> **Goal of the exercise**: Put each line of text read from the pictures in the rows below into a Markdown table with the columns No and Text, numbering the lines in order and skipping blank ones. Leave the pictures out of your answer.
= Beginning of Section =
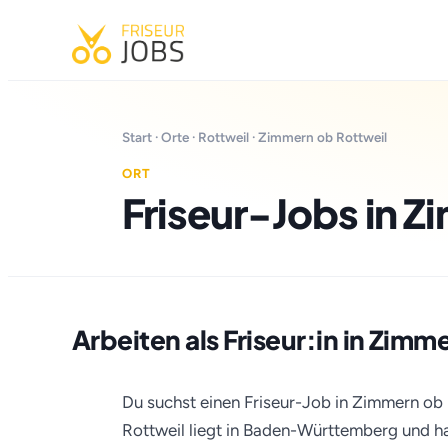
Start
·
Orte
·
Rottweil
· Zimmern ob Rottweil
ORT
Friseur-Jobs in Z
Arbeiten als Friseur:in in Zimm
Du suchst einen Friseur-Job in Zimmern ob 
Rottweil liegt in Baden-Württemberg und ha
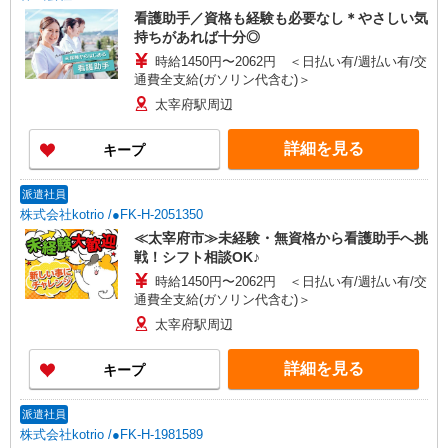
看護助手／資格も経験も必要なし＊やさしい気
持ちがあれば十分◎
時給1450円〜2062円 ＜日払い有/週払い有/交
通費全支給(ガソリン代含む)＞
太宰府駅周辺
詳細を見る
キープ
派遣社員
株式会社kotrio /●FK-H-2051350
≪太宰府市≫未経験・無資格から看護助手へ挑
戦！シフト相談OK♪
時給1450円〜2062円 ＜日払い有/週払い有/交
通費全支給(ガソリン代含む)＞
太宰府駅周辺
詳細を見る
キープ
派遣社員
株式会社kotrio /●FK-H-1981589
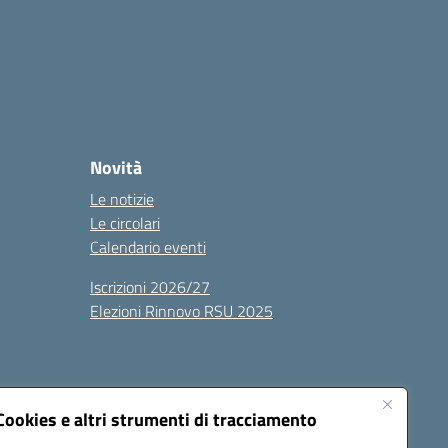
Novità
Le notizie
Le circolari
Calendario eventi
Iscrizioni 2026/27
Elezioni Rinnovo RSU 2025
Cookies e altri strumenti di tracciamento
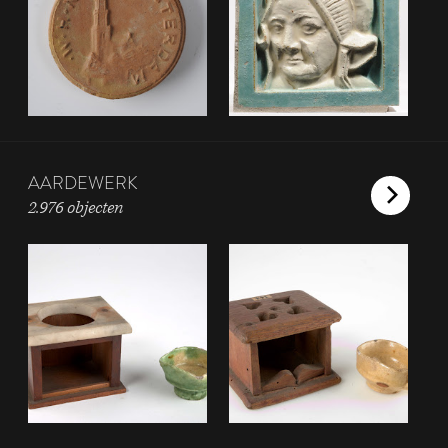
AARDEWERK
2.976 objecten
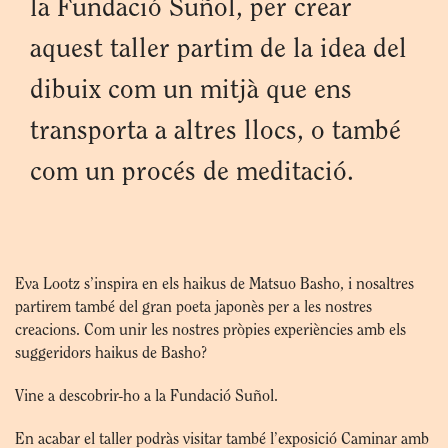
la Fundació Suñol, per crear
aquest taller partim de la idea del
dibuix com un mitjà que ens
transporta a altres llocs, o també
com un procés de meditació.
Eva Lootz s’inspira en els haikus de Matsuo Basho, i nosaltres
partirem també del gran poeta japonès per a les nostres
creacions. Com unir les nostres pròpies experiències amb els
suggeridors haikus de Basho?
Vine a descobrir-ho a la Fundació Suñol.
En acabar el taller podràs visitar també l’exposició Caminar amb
= End of Section =
> **Task solution**:
| No | Text |
|---|---|
| 1 | Start |
| 2 | · |
| 3 | Orte |
| 4 | · |
| 5 | Rottweil |
| 6 | · Zimmern ob Rottweil |
| 7 | ORT |
| 8 | Friseur-Jobs in Z |
| 9 | Arbeiten als Friseur:in in Zimm |
| 10 | Du suchst einen Friseur-Job in Zimmern ob  |
| 11 | Rottweil liegt in Baden-Württemberg und ha |
| 12 | 看護助手／資格も経験も必要なし＊やさしい気 |
| 13 | 持ちがあれば十分◎ |
| 14 | 時給1450円〜2062円 ＜日払い有/週払い有/交 |
| 15 | 通費全支給(ガソリン代含む)＞ |
| 16 | 太宰府駅周辺 |
| 17 | 詳細を見る |
| 18 | キープ |
| 19 | 派遣社員 |
| 20 | 株式会社kotrio /●FK-H-2051350 |
| 21 | ≪太宰府市≫未経験・無資格から看護助手へ挑 |
| 22 | 戦！シフト相談OK♪ |
| 23 | 時給1450円〜2062円 ＜日払い有/週払い有/交 |
| 24 | 通費全支給(ガソリン代含む)＞ |
| 25 | 太宰府駅周辺 |
| 26 | 詳細を見る |
| 27 | キープ |
| 28 | 派遣社員 |
| 29 | 株式会社kotrio /●FK-H-1981589 |
| 30 | Novità |
| 31 | Le notizie |
| 32 | Le circolari |
| 33 | Calendario eventi |
| 34 | Iscrizioni 2026/27 |
| 35 | Elezioni Rinnovo RSU 2025 |
| 36 | Cookies e altri strumenti di tracciamento |
| 37 | AARDEWERK |
| 38 | 2.976 objecten |
| 39 | la Fundació Suñol, per crear |
| 40 | aquest taller partim de la idea del |
| 41 | dibuix com un mitjà que ens |
| 42 | transporta a altres llocs, o també |
| 43 | com un procés de meditació. |
| 44 | Eva Lootz s’inspira en els haikus de Matsuo Basho, i nosaltres |
| 45 | partirem també del gran poeta japonès per a les nostres |
| 46 | creacions. Com unir les nostres pròpies experiències amb els |
| 47 | suggeridors haikus de Basho? |
| 48 | Vine a descobrir-ho a la Fundació Suñol. |
| 49 | En acabar el taller podràs visitar també l’exposició Caminar amb |